Model Selection

for GLM, choosing the best model amounts to choosing a best predictor set

  • predictors may come directly from collected data
    • or may be constructed from them

we presume all candidate predictors are assembled with the data at the outset

Practice

For RealEstate data:

  • using any reasonable, potential predictor, find a "best" model for price
    • use GLMSELECT to consider all criteria (stepwise)
  • compare best subsets in REG on \(R_{adj}^2\) , AIC, BIC, SBC
proc glmselect data=realestate;
     class ac highway quality; /*categorical vars*/
     model price =   sq_ft--highway /
        selection=stepwise(select=sl choose=cv) stats=(AIC AICC BIC SBC);
run;

proc reg data=realestate;
     model sq_ft--highway /
        selection=adjsq aic bic sbc;
     ods output subsetSelSummary=subsets;
run;

IN HPGENSELECT, use quality as response and find best model

proc hpgenselect data=realestate;
     model quality = price--year lot highway / dist=multinomial
                                                      link = logit;
     selection method=stepwise(slentry=0.2 slstay=0.2 choose=SBC);
run;
proc hpgenselect data=realestate;
     where quality in (1,2);
     model quality = price--year lot highway / dist=multinomial
                                                      link = logit;
     selection method=stepwise(slentry=0.2 slstay=0.2 choose=SBC);
run;
proc hpgenselect data=realestate;
     where quality in (2,3);
     model quality = price--year lot highway / dist=multinomial
                                                      link = logit;
     selection method=stepwise(slentry=0.2 slstay=0.2 choose=SBC);
run;
/** splitting adjacent link choices **/


/** often multicategory logit in the predictor selection is avoided **/

Wald Chi-Squared

classic approach to hypothesis testing

  • wald has the advantage of only requireing estimation

    • lowering the computational burden
  • disadvantage is it is not invariant to changes in the representation of the null hypothesis

  • Wald Test assesses constraints on statistical parameters based on the weighted distance between the unrestricted estimate and its hypothesized value under the \(H_0\)

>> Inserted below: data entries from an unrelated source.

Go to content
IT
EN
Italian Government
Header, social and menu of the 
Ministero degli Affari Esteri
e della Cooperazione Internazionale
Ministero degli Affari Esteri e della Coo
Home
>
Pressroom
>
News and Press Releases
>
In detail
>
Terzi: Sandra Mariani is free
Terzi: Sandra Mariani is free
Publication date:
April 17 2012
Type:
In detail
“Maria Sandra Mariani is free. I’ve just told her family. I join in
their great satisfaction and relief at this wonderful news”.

    • Where the weight is the precision of the estimate

      The Larger The Weight Distance The Less Likely It Is That The Constraint Is True

  • it has a asymptotic \(X^2\) distribution under the \(H_0\)

    • a fact that can be used to determine stastistical significance

      • test on a single parameter

        \(W = \frac{(\hat\theta - \theta_0)^2}{var(\hat\theta)}\)

        square root of the single-restriction Wald statistic can be understood as \(t\) - ratio

        • however not \(t\) - distributed except for the special case
          • of linear regression w/ normally distributed errors
            • in general follows asymptotic \(z\) - distribution

              \(\sqrt{W} = \frac{\hat\theta - \theta_0}{se(\hat\theta)}\)

            • where \(se(\hat\theta)\) is the standard error of the maximum likelihood estimate, the square root of the variance

  • test(s) on multiple parameters

    • can test jointly multiple hypotheseses on single/multiple parameters

      • Let \(\hat\theta_n\) be our sample estimator of P parameters
        • \(\hat\theta_n\) is a \(P \times 1\) vector
    • test of Q hypotheses on the P parameters is expressed as \(Q \times P\) matrix R

      \(H_0 : R\theta = r\) \(H_1 : R\theta \neq r\)

Logit

in mathematics, the logit (Logistic Unit) function is the inverse of the sigmoid function

\(logit(p)=\log(\frac{p}{1-p})\)